Your answer should consist only of the lines below from the one with "- metodykę treningu" through the one with "Dzięki temu trenujemy", copied exactly.

** RAW DATA follows **

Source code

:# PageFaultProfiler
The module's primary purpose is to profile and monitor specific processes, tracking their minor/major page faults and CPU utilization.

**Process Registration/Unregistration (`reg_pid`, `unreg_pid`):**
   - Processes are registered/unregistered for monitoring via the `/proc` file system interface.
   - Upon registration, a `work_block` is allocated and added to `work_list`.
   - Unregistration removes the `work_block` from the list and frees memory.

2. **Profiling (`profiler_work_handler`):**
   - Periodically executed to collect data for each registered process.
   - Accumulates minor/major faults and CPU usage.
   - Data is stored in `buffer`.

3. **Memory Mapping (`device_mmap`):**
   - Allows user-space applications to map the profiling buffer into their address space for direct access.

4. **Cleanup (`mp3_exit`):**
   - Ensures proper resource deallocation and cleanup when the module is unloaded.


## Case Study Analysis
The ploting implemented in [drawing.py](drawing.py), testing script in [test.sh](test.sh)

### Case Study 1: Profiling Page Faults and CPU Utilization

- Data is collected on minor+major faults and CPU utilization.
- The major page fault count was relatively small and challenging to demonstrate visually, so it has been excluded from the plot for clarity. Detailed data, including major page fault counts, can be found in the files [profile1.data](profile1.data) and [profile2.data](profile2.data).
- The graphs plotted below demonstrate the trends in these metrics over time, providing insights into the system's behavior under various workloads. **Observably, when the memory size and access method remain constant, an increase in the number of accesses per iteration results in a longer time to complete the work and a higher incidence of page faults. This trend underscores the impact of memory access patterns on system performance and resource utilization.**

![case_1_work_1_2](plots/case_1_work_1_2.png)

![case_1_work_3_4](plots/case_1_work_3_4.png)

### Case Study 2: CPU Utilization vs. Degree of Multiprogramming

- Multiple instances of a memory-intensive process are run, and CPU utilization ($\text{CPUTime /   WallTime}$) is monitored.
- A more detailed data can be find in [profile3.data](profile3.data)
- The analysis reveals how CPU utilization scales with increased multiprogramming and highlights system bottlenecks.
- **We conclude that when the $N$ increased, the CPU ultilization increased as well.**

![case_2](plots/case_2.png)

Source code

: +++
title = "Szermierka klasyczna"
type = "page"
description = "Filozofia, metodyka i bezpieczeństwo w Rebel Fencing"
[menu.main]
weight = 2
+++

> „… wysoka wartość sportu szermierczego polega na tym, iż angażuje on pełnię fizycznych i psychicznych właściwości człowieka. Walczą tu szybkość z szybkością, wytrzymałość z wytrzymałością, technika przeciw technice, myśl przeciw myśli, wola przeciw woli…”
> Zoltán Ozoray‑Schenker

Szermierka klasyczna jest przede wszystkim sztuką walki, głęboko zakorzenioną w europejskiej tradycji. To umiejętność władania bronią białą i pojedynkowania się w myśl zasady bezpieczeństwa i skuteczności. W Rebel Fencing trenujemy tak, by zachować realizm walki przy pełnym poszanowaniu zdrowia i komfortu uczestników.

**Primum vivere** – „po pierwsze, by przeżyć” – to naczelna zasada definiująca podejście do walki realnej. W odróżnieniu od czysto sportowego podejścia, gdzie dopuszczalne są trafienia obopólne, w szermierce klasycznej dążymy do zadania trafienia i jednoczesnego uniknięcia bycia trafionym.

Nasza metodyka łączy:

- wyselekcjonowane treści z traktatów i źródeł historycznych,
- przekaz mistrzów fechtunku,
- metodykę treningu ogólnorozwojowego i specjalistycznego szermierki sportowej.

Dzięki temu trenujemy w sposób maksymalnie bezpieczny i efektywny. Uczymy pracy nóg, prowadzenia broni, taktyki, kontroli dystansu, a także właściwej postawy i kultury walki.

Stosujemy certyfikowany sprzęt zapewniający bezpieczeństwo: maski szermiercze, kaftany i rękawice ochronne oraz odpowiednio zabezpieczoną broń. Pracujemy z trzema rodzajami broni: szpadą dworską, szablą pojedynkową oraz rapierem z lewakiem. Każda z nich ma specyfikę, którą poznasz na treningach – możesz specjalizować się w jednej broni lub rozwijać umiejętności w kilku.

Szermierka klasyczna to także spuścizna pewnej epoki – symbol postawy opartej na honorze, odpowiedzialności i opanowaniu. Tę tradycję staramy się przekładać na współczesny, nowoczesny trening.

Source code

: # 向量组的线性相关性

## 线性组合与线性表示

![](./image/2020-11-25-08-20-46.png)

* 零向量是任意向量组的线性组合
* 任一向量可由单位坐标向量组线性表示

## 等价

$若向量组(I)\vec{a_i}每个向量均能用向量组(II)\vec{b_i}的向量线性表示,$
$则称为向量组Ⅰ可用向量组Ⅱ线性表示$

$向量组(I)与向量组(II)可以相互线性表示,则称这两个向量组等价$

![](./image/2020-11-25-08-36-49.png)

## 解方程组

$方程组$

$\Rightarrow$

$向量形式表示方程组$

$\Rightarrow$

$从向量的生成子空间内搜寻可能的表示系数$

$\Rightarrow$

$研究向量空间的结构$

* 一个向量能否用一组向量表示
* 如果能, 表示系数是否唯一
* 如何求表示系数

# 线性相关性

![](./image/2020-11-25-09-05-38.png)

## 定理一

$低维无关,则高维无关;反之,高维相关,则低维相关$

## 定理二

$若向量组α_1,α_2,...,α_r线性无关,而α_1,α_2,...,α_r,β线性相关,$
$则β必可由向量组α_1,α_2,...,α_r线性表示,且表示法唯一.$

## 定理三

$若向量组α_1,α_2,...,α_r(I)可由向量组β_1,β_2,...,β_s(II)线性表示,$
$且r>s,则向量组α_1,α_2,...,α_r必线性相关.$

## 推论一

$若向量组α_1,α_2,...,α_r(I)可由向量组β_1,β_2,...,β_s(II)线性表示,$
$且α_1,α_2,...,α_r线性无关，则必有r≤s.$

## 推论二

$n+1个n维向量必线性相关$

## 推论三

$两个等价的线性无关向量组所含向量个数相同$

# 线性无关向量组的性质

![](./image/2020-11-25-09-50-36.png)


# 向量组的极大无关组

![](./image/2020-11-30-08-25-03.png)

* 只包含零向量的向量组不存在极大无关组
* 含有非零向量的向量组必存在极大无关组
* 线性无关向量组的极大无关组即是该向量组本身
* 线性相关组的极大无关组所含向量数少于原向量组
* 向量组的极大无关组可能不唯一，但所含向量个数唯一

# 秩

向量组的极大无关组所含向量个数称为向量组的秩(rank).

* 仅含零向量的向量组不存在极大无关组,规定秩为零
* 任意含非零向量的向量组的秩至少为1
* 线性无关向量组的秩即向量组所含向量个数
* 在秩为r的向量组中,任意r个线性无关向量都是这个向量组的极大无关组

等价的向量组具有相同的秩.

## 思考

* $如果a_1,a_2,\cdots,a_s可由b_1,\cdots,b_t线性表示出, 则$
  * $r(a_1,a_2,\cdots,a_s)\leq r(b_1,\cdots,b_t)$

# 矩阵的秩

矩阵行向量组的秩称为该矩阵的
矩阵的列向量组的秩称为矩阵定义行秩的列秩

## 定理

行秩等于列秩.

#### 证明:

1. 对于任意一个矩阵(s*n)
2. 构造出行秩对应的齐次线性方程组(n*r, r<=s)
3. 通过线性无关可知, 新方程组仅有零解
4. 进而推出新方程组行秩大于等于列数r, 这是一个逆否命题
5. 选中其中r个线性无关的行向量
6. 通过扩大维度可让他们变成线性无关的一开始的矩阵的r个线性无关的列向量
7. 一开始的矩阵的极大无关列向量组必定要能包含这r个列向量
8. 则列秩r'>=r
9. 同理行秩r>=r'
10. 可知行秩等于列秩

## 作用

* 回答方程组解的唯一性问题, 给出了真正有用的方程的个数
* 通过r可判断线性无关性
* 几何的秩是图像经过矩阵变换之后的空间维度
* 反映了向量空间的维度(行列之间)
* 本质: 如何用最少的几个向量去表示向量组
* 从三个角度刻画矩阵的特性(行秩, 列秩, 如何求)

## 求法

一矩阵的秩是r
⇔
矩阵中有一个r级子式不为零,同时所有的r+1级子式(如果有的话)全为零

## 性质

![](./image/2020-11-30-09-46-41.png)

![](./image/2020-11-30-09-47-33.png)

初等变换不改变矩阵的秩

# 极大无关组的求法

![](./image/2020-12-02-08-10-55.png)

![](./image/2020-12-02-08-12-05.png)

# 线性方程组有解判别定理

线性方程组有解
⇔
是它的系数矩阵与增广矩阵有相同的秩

** End of RAW DATA **

ANSWER SECTION -
- metodykę treningu ogólnorozwojowego i specjalistycznego szermierki sportowej.

Dzięki temu trenujemy w sposób maksymalnie bezpieczny i efektywny. Uczymy pracy nóg, prowadzenia broni, taktyki, kontroli dystansu, a także właściwej postawy i kultury walki.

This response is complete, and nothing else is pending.